* **Material to process**:
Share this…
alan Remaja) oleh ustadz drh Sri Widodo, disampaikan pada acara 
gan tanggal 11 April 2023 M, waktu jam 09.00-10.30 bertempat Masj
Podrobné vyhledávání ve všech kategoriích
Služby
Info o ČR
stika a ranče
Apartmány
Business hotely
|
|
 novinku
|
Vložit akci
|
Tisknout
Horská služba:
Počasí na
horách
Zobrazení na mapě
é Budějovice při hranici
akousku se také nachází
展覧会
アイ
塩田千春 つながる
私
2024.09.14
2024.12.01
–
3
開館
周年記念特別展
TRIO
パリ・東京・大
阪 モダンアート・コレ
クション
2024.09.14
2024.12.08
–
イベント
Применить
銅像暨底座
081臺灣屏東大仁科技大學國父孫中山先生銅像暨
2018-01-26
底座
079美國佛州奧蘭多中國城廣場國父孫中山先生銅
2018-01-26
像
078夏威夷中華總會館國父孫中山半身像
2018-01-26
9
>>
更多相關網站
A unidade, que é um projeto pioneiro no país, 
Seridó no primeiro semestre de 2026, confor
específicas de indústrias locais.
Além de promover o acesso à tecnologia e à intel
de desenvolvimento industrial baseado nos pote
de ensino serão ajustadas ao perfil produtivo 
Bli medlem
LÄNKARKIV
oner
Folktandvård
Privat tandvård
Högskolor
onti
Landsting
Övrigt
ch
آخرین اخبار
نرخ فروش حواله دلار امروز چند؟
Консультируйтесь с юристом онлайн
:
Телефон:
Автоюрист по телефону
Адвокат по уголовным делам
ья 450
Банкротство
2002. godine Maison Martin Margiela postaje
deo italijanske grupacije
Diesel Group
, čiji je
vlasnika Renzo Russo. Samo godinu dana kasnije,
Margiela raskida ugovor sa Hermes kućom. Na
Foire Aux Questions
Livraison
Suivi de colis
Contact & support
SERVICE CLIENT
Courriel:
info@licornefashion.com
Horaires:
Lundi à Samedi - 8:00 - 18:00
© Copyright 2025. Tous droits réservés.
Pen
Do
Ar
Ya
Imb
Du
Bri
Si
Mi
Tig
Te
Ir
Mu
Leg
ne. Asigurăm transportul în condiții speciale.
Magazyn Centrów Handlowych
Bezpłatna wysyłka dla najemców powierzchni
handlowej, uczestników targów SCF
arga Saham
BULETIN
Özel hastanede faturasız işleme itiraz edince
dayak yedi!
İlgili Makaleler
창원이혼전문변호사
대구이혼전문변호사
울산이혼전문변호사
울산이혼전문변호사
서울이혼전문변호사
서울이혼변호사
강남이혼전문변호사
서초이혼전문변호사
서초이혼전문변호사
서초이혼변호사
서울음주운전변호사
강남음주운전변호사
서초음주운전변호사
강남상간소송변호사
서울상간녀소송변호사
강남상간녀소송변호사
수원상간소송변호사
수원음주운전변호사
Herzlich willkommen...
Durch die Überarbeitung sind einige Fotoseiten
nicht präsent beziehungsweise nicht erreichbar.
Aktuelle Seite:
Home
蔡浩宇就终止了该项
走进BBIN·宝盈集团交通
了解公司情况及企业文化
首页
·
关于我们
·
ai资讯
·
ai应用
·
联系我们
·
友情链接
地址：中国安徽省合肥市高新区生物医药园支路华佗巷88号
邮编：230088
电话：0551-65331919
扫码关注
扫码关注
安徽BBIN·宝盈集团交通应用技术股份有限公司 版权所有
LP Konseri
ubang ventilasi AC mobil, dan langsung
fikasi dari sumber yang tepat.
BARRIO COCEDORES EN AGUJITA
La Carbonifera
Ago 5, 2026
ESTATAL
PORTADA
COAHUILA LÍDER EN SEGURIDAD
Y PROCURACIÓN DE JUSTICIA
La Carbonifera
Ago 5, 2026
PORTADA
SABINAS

* **Prompt**:
Copy the rows word for word, from the start of the rows through the line that contains "info@licornefashion.com", with both ends included.

* **Answer to this problem**:
Share this…
alan Remaja) oleh ustadz drh Sri Widodo, disampaikan pada acara 
gan tanggal 11 April 2023 M, waktu jam 09.00-10.30 bertempat Masj
Podrobné vyhledávání ve všech kategoriích
Služby
Info o ČR
stika a ranče
Apartmány
Business hotely
|
|
 novinku
|
Vložit akci
|
Tisknout
Horská služba:
Počasí na
horách
Zobrazení na mapě
é Budějovice při hranici
akousku se také nachází
展覧会
アイ
塩田千春 つながる
私
2024.09.14
2024.12.01
–
3
開館
周年記念特別展
TRIO
パリ・東京・大
阪 モダンアート・コレ
クション
2024.09.14
2024.12.08
–
イベント
Применить
銅像暨底座
081臺灣屏東大仁科技大學國父孫中山先生銅像暨
2018-01-26
底座
079美國佛州奧蘭多中國城廣場國父孫中山先生銅
2018-01-26
像
078夏威夷中華總會館國父孫中山半身像
2018-01-26
9
>>
更多相關網站
A unidade, que é um projeto pioneiro no país, 
Seridó no primeiro semestre de 2026, confor
específicas de indústrias locais.
Além de promover o acesso à tecnologia e à intel
de desenvolvimento industrial baseado nos pote
de ensino serão ajustadas ao perfil produtivo 
Bli medlem
LÄNKARKIV
oner
Folktandvård
Privat tandvård
Högskolor
onti
Landsting
Övrigt
ch
آخرین اخبار
نرخ فروش حواله دلار امروز چند؟
Консультируйтесь с юристом онлайн
:
Телефон:
Автоюрист по телефону
Адвокат по уголовным делам
ья 450
Банкротство
2002. godine Maison Martin Margiela postaje
deo italijanske grupacije
Diesel Group
, čiji je
vlasnika Renzo Russo. Samo godinu dana kasnije,
Margiela raskida ugovor sa Hermes kućom. Na
Foire Aux Questions
Livraison
Suivi de colis
Contact & support
SERVICE CLIENT
Courriel:
info@licornefashion.com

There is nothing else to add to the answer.